Text section:
NOT FOR RELEASE, PUBLICATION OR DISTRIBUTION, DIRECTLY OR INDIRECTLY, IN OR INTO THE
UNITED STATES, CANADA, AUSTRALIA OR JAPAN

SABMILLER PLC ANNOUNCES ITS INTENTION TO DISPOSE OF ITS SHAREHOLDING IN TSOGO SUN
THROUGH A COMBINATION OF AN INSTITUTIONAL PLACING AND A BUY BACK BY TSOGO SUN

7 July 2014

On 15 April 2014, SABMiller plc (“SABMiller”) announced that it was conducting a strategic review of
its investment in JSE-listed gaming, hotel and entertainment group Tsogo Sun Holdings Limited
(“Tsogo Sun” or the “Company”). SABMiller currently has an effective 39.6% shareholding in Tsogo
Sun valued at approximately ZAR11.7 billion (approximately US$1,089 million) based on the closing
share price of ZAR26.90 on 4 July 2014.

SABMiller, in co-operation with Tsogo Sun, has now completed its strategic review and has decided
to dispose of up to all of its ordinary shares in Tsogo Sun (“Ordinary Shares”) through two
conditional transactions:

    (i)       a fully marketed secondary placing of up to approximately 305 million Ordinary Shares
              (the “Placing Shares”) to selected South African and international institutional investors
              (the “Placing”); and
    (ii)      a buy back by Tsogo Sun of at least approximately 130 million Ordinary Shares (the
              “Repurchase Shares”) for an aggregate consideration of ZAR2.8 billion (approximately
              US$260 million) (the “Repurchase”)

(collectively, the “Transaction”).

Alan Clark, Chief Executive of SABMiller said:

“SABMiller has been a supportive shareholder of Tsogo Sun since 2002, when we transferred our
existing gaming and hotel assets into Tsogo Sun as part of a landmark Black Economic Empowerment
transaction. The business has performed well over the years. The merger with Gold Reef Resorts in
2011, and the resultant listing on the JSE, has transformed Tsogo Sun. However, gaming and hotels
are not core to our operations and we have concluded that the time is right for us to exit our
investment through a transaction which is beneficial to shareholders of both SABMiller and Tsogo
Sun and to reinvest the proceeds in our core growth businesses, including our African operations.”

Data extract:
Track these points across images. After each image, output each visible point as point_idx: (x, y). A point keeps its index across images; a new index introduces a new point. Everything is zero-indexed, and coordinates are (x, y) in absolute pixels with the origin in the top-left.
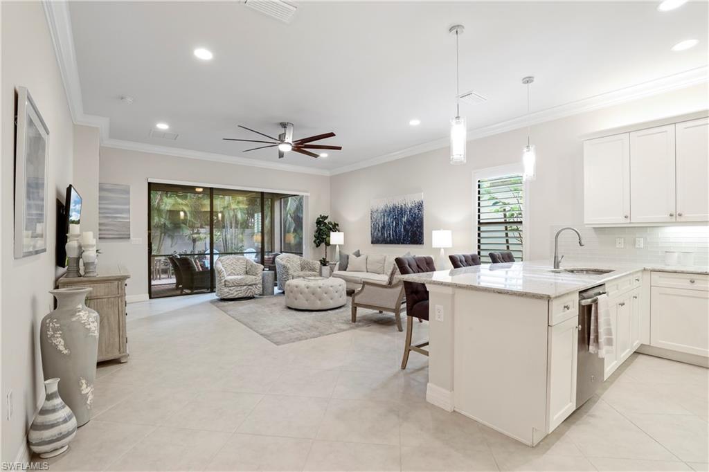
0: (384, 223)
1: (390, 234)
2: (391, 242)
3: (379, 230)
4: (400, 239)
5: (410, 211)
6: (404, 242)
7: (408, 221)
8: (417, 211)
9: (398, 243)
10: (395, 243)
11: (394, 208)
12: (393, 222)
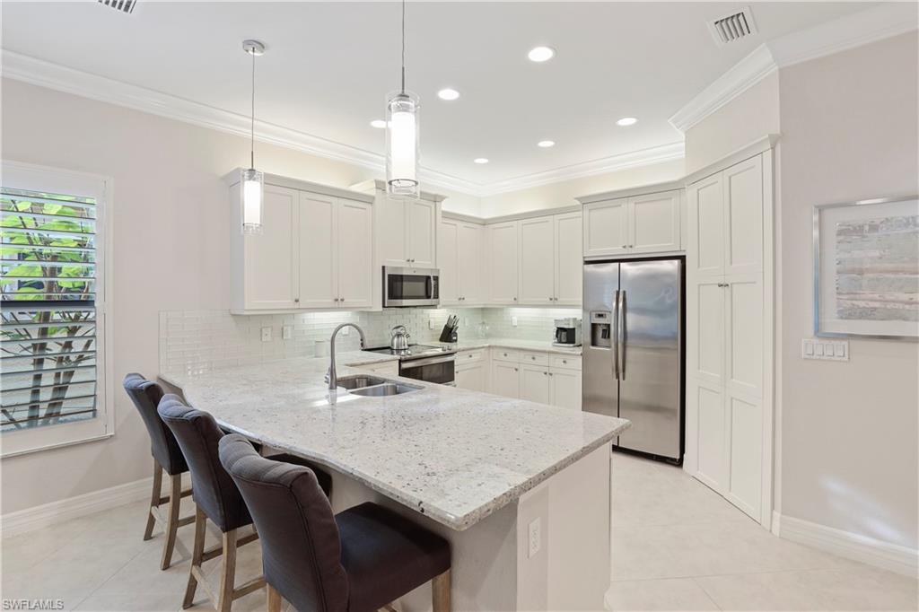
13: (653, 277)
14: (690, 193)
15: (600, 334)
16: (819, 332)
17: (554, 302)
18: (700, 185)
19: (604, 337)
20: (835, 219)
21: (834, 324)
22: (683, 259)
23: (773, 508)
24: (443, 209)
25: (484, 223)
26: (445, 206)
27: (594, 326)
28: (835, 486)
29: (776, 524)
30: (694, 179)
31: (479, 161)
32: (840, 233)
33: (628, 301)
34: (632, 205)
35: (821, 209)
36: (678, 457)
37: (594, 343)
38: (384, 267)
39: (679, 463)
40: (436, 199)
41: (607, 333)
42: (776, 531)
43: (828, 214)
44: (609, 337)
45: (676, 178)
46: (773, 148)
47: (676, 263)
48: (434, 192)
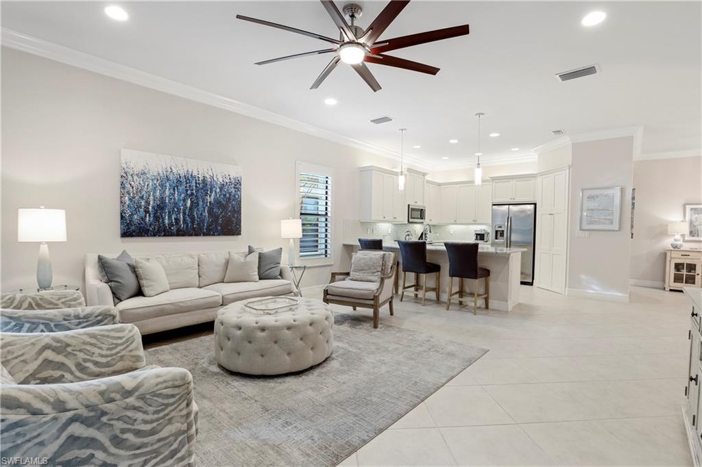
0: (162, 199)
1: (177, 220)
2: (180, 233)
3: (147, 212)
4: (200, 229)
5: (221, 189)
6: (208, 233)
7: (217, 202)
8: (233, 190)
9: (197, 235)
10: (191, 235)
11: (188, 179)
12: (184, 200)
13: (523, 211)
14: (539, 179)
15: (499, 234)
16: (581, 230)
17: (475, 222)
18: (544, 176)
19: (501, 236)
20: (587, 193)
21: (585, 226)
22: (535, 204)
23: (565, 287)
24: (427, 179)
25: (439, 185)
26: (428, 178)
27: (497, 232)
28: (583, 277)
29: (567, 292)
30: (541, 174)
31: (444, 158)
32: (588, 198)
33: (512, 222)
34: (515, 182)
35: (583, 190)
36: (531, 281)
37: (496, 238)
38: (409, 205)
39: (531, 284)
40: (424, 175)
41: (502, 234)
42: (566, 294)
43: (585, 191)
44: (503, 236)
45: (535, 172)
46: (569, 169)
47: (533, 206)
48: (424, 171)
--
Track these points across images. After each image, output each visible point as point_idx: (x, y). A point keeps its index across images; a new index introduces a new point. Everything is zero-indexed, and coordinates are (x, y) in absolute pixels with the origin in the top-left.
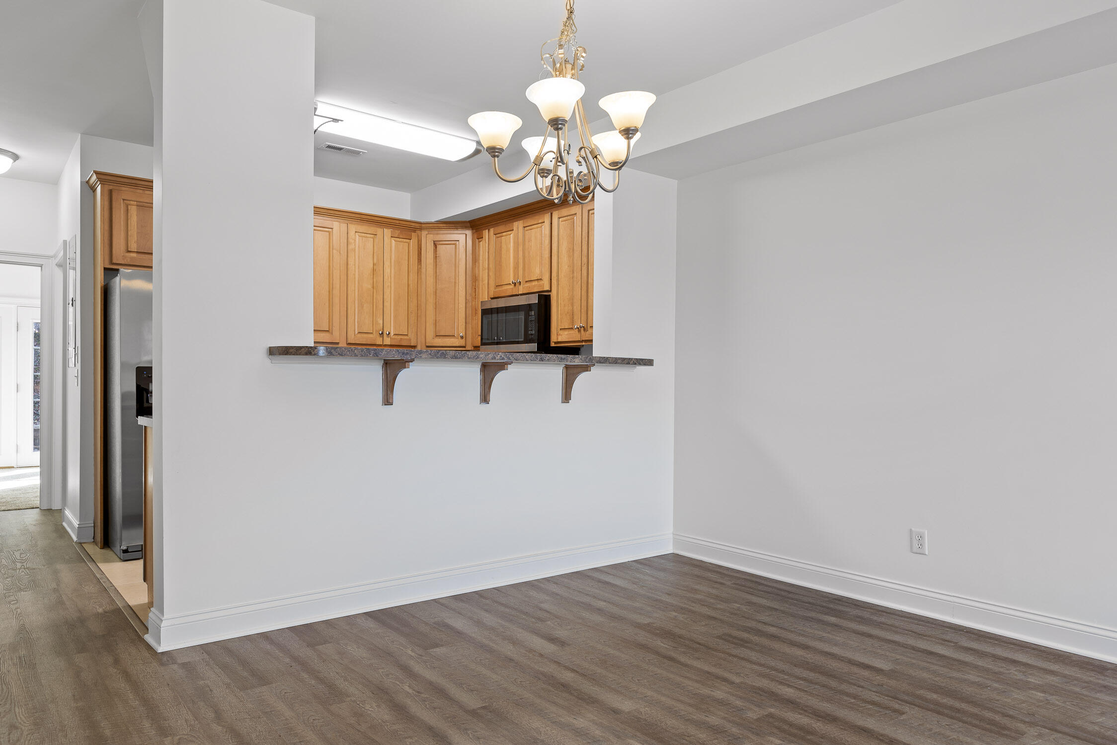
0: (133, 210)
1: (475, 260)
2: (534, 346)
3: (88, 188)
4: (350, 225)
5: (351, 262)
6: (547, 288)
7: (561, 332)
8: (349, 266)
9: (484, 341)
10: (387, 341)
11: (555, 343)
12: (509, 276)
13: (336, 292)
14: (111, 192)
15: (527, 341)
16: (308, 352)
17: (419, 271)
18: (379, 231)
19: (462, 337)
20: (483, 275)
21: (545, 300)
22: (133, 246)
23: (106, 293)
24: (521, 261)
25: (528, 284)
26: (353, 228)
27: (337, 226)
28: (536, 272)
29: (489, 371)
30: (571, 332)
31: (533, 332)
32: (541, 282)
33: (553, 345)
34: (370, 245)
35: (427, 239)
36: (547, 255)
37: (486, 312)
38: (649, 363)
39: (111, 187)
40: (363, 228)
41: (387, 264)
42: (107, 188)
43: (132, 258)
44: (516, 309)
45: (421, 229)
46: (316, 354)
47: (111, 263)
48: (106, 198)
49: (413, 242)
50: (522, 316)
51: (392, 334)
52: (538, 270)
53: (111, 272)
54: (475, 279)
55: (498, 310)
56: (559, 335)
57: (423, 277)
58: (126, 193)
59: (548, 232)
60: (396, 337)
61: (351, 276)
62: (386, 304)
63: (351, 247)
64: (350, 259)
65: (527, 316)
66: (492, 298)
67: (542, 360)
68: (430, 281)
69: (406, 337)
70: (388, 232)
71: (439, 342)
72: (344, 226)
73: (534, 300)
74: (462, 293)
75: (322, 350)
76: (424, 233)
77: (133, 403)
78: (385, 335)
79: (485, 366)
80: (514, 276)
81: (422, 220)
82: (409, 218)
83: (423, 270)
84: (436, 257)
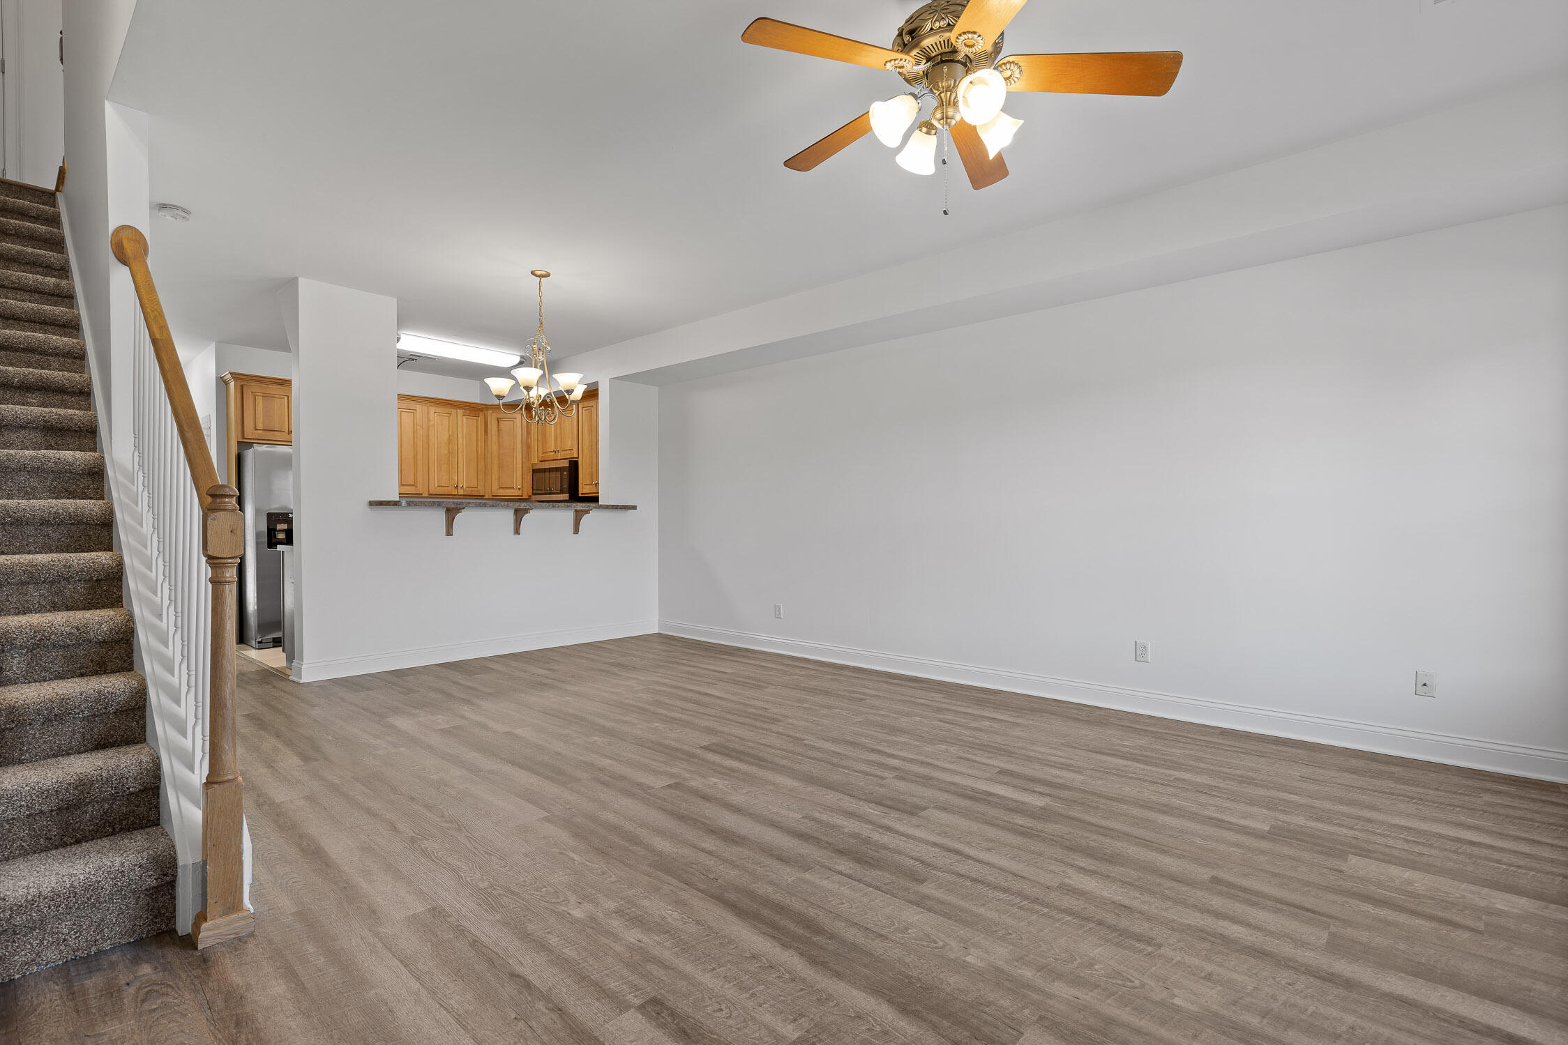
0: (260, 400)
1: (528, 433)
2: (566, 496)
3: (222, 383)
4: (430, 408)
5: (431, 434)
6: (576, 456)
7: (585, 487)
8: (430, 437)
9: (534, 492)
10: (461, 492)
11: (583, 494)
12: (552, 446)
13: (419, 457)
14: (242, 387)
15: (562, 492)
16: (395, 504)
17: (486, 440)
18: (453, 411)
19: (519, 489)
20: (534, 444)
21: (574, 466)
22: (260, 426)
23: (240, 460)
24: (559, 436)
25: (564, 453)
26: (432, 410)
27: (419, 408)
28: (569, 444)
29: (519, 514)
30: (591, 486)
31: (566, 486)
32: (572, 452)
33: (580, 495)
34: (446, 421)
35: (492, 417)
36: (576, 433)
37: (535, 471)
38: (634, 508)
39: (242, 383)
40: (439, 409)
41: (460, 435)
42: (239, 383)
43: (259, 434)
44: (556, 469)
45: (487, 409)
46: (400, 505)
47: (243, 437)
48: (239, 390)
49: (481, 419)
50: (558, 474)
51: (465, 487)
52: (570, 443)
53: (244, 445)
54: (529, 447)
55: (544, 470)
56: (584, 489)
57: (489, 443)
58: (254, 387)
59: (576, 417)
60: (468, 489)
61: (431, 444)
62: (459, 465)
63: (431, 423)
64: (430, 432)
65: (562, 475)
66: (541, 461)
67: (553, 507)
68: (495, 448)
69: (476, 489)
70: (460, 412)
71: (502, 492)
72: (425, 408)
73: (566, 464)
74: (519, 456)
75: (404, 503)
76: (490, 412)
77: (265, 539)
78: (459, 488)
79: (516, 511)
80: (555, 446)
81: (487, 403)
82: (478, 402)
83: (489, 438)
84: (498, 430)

Tasks to perform:
1. Rewrite the SABMiller announcement from "NOT FOR RELEASE, PUBLICATION" up to and including "4 July 2014.", putting "stake" in place of "investment".
2. Carry the SABMiller announcement forward from the point at which it stops.
The lines come from another source and are unrelated to the SABMiller announcement.

Results for each task:
1.
NOT FOR RELEASE, PUBLICATION OR DISTRIBUTION, DIRECTLY OR INDIRECTLY, IN OR INTO THE
UNITED STATES, CANADA, AUSTRALIA OR JAPAN

SABMILLER PLC ANNOUNCES ITS INTENTION TO DISPOSE OF ITS SHAREHOLDING IN TSOGO SUN
THROUGH A COMBINATION OF AN INSTITUTIONAL PLACING AND A BUY BACK BY TSOGO SUN

7 July 2014

On 15 April 2014, SABMiller plc (“SABMiller”) announced that it was conducting a strategic review of
its stake in JSE-listed gaming, hotel and entertainment group Tsogo Sun Holdings Limited
(“Tsogo Sun” or the “Company”). SABMiller currently has an effective 39.6% shareholding in Tsogo
Sun valued at approximately ZAR11.7 billion (approximately US$1,089 million) based on the closing
share price of ZAR26.90 on 4 July 2014.

2.
The Placing

SABMiller, through its wholly owned subsidiary SABSA Holdings Limited (“SABSA”), will sell up to
305,015,346 existing Ordinary Shares in the Placing. Tsogo Sun has agreed to support SABMiller in
the implementation of the Placing and has published a circular (the “Placing Circular”), which
provides detailed information on Tsogo Sun and the Placing. The Placing Circular will be made
available on Tsogo Sun’s website (www.tsogosun.com) shortly and Tsogo Sun’s management will
today commence a roadshow to meet selected institutional investors in South Africa and
internationally.

The number of Placing Shares and the placing price (the “Placing Price”) will be determined
following a bookbuilding process. The Placing Shares are being offered to (i) selected institutional
investors in South Africa and outside the United States in reliance on Regulation S under the U.S.
Securities Act of 1933, as amended (the “Securities Act”) and (ii) Qualified Institutional Buyers in the
United States as defined in Rule 144A under the Securities Act.

Books are expected to open on or about 14 July 2014 and to close on or about 18 July 2014, with a
trade date of 21 July 2014 and a settlement date of 28 July 2014. The final decision on the number
of Placing Shares and the Placing Price is expected to be announced on or about 18 July 2014.

The Repurchase

SABSA has entered into a repurchase agreement with Tsogo Sun in terms of which Tsogo Sun will
buy back the Repurchase Shares from SABSA for an aggregate consideration of ZAR2.8 billion
(approximately US$260 million).

The board of directors of Tsogo Sun (“Tsogo Sun Board”) believes that the Repurchase represents a
unique and attractive opportunity for Tsogo Sun to repurchase and cancel a significant number of
Ordinary Shares on terms that are expected to have a positive impact on the Company’s earnings
per Ordinary Share and its black economic empowerment shareholding. The board of directors of
SABMiller believes that the Repurchase will provide SABMiller with certainty over the disposal of
approximately 30% of its shareholding and will enhance the prospects of the Placing.

Given these complementary objectives, SABSA has agreed to sell the Repurchase Shares for a price
(“Repurchase Price”) equal to the lower of 81.4% of the Placing Price or ZAR21.50 per Ordinary
Share. The difference between the Repurchase Price and the Placing Price reflects the different tax
treatment for SABSA of shares repurchased by Tsogo Sun from its existing reserves compared with
the tax treatment of shares sold in the Placing. Subject to shareholder approval, Tsogo Sun will
repurchase and cancel a minimum of 130,232,558 Ordinary Shares, with the precise number of
Repurchase Shares being determined once the Placing Price has been finalised. Tsogo Sun intends to
fund the Repurchase from a combination of existing cash reserves and debt facilities.

The Executive Loan Facility

In order to align executive management’s interests with those of shareholders, the Tsogo Sun Board
has recommended that a loan facility of ZAR200 million (approximately US$18.6 million) (the
“Executive Loan Facility”) be made available to selected members of Tsogo Sun’s executive
management team (the “Executive Participants”) to facilitate their acquisition of Ordinary Shares.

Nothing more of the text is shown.